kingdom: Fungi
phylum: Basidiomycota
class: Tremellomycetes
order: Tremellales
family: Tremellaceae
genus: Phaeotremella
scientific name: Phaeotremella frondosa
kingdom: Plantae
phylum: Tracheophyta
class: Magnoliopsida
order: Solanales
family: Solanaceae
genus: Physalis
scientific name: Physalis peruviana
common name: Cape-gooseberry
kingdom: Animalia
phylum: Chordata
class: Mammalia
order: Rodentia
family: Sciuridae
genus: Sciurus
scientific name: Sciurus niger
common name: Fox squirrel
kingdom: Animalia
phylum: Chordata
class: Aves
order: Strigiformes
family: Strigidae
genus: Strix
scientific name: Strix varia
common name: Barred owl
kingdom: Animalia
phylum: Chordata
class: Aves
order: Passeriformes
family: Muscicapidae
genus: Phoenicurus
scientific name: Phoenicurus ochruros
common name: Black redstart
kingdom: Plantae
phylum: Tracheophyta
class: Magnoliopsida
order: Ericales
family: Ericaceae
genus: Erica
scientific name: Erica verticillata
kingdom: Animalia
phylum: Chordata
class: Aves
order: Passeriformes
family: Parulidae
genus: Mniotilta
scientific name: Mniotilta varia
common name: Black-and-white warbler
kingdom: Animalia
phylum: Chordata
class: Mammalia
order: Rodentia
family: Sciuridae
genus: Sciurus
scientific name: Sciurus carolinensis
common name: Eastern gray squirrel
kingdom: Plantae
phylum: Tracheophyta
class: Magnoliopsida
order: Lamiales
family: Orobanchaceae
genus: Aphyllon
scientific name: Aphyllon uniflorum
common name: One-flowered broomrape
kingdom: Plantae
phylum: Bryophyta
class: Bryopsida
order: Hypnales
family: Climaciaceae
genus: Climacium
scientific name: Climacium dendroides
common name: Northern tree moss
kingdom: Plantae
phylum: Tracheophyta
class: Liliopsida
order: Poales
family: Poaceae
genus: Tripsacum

□ □ □ □ □ □ □

**Job**. Render every line of the listing above as a JSON list of strings, one string per line, skipping any blank lines.

**Expected answer**.
[
  "kingdom: Fungi",
  "phylum: Basidiomycota",
  "class: Tremellomycetes",
  "order: Tremellales",
  "family: Tremellaceae",
  "genus: Phaeotremella",
  "scientific name: Phaeotremella frondosa",
  "kingdom: Plantae",
  "phylum: Tracheophyta",
  "class: Magnoliopsida",
  "order: Solanales",
  "family: Solanaceae",
  "genus: Physalis",
  "scientific name: Physalis peruviana",
  "common name: Cape-gooseberry",
  "kingdom: Animalia",
  "phylum: Chordata",
  "class: Mammalia",
  "order: Rodentia",
  "family: Sciuridae",
  "genus: Sciurus",
  "scientific name: Sciurus niger",
  "common name: Fox squirrel",
  "kingdom: Animalia",
  "phylum: Chordata",
  "class: Aves",
  "order: Strigiformes",
  "family: Strigidae",
  "genus: Strix",
  "scientific name: Strix varia",
  "common name: Barred owl",
  "kingdom: Animalia",
  "phylum: Chordata",
  "class: Aves",
  "order: Passeriformes",
  "family: Muscicapidae",
  "genus: Phoenicurus",
  "scientific name: Phoenicurus ochruros",
  "common name: Black redstart",
  "kingdom: Plantae",
  "phylum: Tracheophyta",
  "class: Magnoliopsida",
  "order: Ericales",
  "family: Ericaceae",
  "genus: Erica",
  "scientific name: Erica verticillata",
  "kingdom: Animalia",
  "phylum: Chordata",
  "class: Aves",
  "order: Passeriformes",
  "family: Parulidae",
  "genus: Mniotilta",
  "scientific name: Mniotilta varia",
  "common name: Black-and-white warbler",
  "kingdom: Animalia",
  "phylum: Chordata",
  "class: Mammalia",
  "order: Rodentia",
  "family: Sciuridae",
  "genus: Sciurus",
  "scientific name: Sciurus carolinensis",
  "common name: Eastern gray squirrel",
  "kingdom: Plantae",
  "phylum: Tracheophyta",
  "class: Magnoliopsida",
  "order: Lamiales",
  "family: Orobanchaceae",
  "genus: Aphyllon",
  "scientific name: Aphyllon uniflorum",
  "common name: One-flowered broomrape",
  "kingdom: Plantae",
  "phylum: Bryophyta",
  "class: Bryopsida",
  "order: Hypnales",
  "family: Climaciaceae",
  "genus: Climacium",
  "scientific name: Climacium dendroides",
  "common name: Northern tree moss",
  "kingdom: Plantae",
  "phylum: Tracheophyta",
  "class: Liliopsida",
  "order: Poales",
  "family: Poaceae",
  "genus: Tripsacum"
]